JPMorgan chief economist Stephen Walters said, “We weren’t forecasting any more moves from the Reserve Bank and when you get numbers like these it’s even less likely that the bank’s going to have to move again.”
CommSec economist Savanth Sebastian said, “What a sweet set of numbers! … The Reserve Bank can comfortably wait on the sidelines and let the economy evolve in the low inflation environment.”
Capital Economics economist Daniel Martin said, “The reading almost certainly exaggerates the strength of the labour market, while the sharp drop in corporate profits over the last year suggests that far weaker employment growth lies ahead. We still think the Reserve Bank’s view that the unemployment rate will peak at 6.5% is too optimistic, and we expect it to cut rates later in the year.”
Westpac, AMP and Macquarie show strong growth
New research from DEXX&R just published suggests that funds under management and advice held in retail and wholesale managed funds increased by 15.4% to $1.14tn over the 12 months to March 2015. This is an increase of $152bn on the March 2014 figure of $987bn. In the retail market the strongest growth in FUM was recorded in the retirement incomes segment, with a 19.6% increase in FUM and in the retail investment segment with a 15.8% increase in FUM. Of the top five retail and wholesale managers, Westpac’s funds under management increased by 15.4% to $18.7bn, up from $121.4bn to $140.1bnover the 12 months to March 2015. AMP recorded an increase of 15.3% to $144bn, Macquarie a 13.5% increase to $78bn and NAB a 13.1% increase to $155bn over the 12 months.
Henderson on buying spree snags IOOF Holdings
Henderson has bought two investment companies from IOOF Holdings, acquiring 100% of Perennial Fixed Interest Partners and Perennial Growth Management with combined assets under management of $10.7bn. YieldReport understands that Perennial Fixed Interest is managing at least six Australian fixed interest mandates for investors such as AustralianSuper ($856m), CareSuper ($235m), Statewide Superannuation Trust ($198m) and EnergySuper ($188m).

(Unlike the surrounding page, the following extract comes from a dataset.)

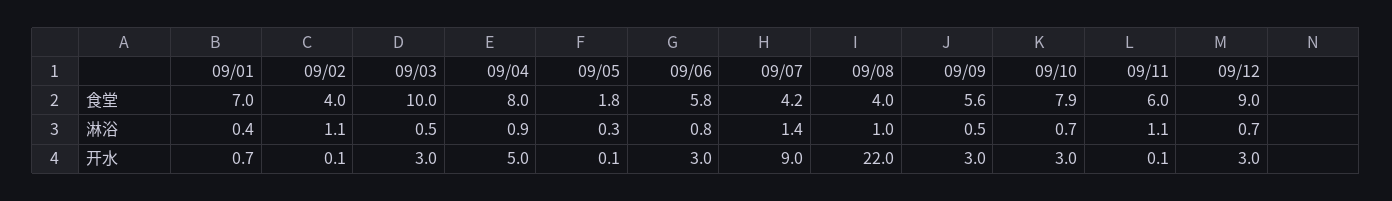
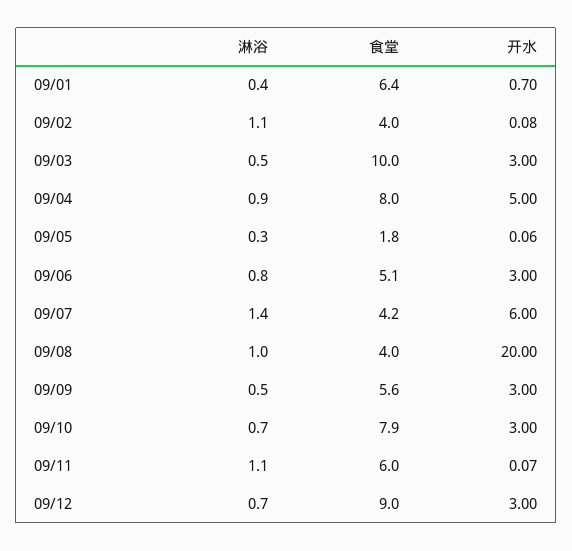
09/01, 食堂: 7 -> 6.4
09/06, 食堂: 5.8 -> 5.1
09/07, 开水: 9 -> 6
09/08, 开水: 22 -> 20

Cash mandates also fall under Perennial Fixed Interest and include a $314m mandate managed on behalf of Statewide Super, $273m for Maritime Super and $216m for Legalsuper.
ME Bank rebrands as ME
ME Bank has rebranded itself and now calls itself simply ME. ME brand and digital director, Ingrid Purcell is quoted as saying, “Our belief is that banking has been made too complicated and complex – customers want to get ahead and want a bank that helps them achieve this simply and easily in a digital world – that’s our aim.”
DBS to open in Australia
Singapore’s biggest bank, DBS has been given approval by the regulator to operate in Australia and will open in Sydney before the end of the financial year offering commercial banking services including corporate finance, trade finance, cash management and treasury services.
Australian banks’ asset quality stable for now
Moody’s says that Australian banks reported exceptionally low credit costs over the six months to 31 March 2015. The rating agency identifies some potential headwinds to asset quality, but expects that in 2015 they will continue be moderated by Australia’s record low interest rates. Looking further ahead, bank credit profiles will be supported by likely improvements in their capitalisation. “We expect some moderate pressure on asset quality due to the effects of economic transition from resources sector-led investments to other sources of growth,” says Moody’s.